What to do:
Gather every line of the data below that contains the string "Theft" and copy each one out. Count a match only when its capitalization is the same.

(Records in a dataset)

• • • • • • •

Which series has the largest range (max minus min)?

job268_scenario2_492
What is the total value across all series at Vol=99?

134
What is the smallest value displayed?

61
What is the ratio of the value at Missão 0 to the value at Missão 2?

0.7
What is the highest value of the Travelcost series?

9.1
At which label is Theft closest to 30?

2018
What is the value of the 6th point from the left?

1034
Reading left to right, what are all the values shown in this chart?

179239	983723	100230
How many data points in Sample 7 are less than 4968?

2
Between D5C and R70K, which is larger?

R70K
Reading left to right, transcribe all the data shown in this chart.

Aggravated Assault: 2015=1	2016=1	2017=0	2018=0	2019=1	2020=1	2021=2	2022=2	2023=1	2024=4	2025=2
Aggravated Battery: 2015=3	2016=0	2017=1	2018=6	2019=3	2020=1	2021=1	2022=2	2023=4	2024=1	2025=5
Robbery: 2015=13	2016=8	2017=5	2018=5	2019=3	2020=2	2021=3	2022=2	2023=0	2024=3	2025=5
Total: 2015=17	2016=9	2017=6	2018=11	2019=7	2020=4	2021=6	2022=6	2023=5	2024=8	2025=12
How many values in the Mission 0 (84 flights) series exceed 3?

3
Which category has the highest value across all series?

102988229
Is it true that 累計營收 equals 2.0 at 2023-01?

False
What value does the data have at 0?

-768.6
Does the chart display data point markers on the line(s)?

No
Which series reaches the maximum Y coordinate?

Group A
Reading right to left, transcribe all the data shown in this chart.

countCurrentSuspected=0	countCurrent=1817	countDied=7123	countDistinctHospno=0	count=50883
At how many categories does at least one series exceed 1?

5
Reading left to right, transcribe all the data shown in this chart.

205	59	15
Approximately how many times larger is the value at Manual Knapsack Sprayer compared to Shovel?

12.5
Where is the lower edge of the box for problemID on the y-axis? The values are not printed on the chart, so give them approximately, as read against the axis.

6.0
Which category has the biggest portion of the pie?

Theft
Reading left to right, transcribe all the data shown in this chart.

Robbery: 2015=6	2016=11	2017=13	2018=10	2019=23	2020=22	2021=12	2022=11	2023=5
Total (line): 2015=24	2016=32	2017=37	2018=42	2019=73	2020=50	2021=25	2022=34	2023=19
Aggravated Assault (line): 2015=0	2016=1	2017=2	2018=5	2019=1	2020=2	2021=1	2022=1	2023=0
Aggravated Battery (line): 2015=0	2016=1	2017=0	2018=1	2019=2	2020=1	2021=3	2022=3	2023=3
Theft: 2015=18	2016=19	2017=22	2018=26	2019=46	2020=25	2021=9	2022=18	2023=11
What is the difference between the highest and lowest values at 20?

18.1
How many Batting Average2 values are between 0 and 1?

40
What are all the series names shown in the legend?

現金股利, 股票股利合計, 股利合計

• • • • • • •

Solution for this exercise:
At which label is Theft closest to 30?
Theft
Theft: 2015=18	2016=19	2017=22	2018=26	2019=46	2020=25	2021=9	2022=18	2023=11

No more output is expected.